Perché ci siamo sbagliati

Le teorie/credenze scientifiche circa la differenza tra il comportamento sessuale maschile e femminile sono il prodotto di un condizionamento sociale, da cui evidentemente neanche la scienza può considerarsi esente. Come detto all’inizio, infatti, tutto ha origine da un’intuizione darwiniana, ma è importante ricordare che le teorie di Darwin subivano l’influenza dell’epoca e della cultura vittoriana. Gli stereotipi sociali e le verità scientifiche in quel periodo erano fortemente legati. Più precisamente la scienza doveva dimostrare gli stereotipi sociali. L’idea cioè che gli uomini fossero attivi, biologicamente complessi, determinanti per l’evoluzione e quindi grandi conquistatori per natura, mentre le donne avevano un ruolo passivo, erano semplici, sottomesse all’uomo, chiaramente prive di mire e di sessualità. Le donne dovevano procreare e non essere interessate ad altro. Stiamo parlando in questo caso di uno stereotipo sociale così radicato da essere esteso anche a tutte le altre specie non umane. La scienza quindi doveva dimostrare che differenze di questo tipo esistevano tra i maschi e le femmine di qualsiasi specie.

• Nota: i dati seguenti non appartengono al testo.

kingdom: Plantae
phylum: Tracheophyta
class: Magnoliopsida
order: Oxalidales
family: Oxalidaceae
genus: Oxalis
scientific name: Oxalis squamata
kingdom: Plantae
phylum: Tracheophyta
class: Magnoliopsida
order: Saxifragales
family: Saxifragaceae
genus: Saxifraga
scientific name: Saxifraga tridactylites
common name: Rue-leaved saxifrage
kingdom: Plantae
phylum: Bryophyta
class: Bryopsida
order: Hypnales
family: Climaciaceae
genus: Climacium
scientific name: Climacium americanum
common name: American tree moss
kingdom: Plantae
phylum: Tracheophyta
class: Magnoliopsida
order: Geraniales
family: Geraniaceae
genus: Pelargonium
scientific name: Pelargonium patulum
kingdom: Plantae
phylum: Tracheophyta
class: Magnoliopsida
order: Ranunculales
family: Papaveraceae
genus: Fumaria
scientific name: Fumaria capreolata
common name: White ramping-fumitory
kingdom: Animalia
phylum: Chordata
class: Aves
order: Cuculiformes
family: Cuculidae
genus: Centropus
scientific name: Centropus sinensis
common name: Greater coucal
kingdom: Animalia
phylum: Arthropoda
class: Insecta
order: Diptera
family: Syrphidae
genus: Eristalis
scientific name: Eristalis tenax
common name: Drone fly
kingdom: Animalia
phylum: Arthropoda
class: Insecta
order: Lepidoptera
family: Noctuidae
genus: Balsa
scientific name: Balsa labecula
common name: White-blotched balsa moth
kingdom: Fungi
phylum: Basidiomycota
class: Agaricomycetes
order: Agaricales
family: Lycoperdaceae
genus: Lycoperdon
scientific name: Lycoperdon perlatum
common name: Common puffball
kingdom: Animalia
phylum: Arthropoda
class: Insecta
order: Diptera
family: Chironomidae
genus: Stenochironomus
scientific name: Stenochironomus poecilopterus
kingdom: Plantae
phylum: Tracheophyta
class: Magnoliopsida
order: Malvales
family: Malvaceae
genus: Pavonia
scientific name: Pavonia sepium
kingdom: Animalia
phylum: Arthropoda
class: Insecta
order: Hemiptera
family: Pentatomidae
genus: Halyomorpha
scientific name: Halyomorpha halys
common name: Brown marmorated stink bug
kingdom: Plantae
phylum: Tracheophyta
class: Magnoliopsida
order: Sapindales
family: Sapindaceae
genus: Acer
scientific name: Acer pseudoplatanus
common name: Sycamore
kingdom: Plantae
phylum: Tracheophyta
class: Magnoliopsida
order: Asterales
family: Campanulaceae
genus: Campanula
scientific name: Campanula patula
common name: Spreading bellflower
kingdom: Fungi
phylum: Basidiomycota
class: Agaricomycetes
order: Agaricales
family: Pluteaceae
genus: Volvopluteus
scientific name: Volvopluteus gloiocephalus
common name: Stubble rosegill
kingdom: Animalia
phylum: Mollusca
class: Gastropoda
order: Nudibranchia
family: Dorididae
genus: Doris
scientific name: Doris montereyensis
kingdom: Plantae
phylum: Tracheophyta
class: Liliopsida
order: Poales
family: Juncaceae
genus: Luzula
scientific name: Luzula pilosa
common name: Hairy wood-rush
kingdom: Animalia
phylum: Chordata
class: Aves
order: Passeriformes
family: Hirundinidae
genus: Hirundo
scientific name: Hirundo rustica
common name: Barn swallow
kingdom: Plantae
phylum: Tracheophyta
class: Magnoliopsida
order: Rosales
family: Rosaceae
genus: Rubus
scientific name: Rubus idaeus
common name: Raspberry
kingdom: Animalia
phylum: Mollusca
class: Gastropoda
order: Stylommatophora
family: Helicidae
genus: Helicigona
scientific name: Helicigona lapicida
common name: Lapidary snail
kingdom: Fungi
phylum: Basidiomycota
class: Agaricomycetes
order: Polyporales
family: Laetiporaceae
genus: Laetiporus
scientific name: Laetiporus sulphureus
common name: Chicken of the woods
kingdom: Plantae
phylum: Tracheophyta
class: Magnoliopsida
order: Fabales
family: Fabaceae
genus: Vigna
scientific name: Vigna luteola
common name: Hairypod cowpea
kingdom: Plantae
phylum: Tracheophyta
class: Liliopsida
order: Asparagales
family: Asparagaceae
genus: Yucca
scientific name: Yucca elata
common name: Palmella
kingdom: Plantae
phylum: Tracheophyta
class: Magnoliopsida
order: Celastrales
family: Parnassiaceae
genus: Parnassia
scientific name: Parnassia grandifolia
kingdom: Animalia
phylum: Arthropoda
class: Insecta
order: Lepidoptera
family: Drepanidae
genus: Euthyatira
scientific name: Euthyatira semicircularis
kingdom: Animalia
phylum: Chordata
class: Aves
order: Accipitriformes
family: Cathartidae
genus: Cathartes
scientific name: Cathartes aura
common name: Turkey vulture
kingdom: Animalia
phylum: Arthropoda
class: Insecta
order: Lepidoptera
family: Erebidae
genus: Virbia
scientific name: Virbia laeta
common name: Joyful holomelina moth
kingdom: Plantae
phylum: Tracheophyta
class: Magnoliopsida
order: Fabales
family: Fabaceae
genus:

Non si può propriamente dire che ci sono state raccontate delle bugie. Diciamo invece che a partire da un dato certo, in un’epoca in cui non esistevano mezzi per circoscrivere e spiegare quel dato, ne venivano date delle interpretazione che sono poi state considerate delle verità scientifiche a partire da cui svolgere studi più accurati. Oggi i dati che abbiamo a disposizione rendono chiaro che le cose stanno diversamente, ma i tempi che servono per distruggere uno stereotipo ben radicato sono spesso più lunghi di quelli richiesti da una scoperta scientifica.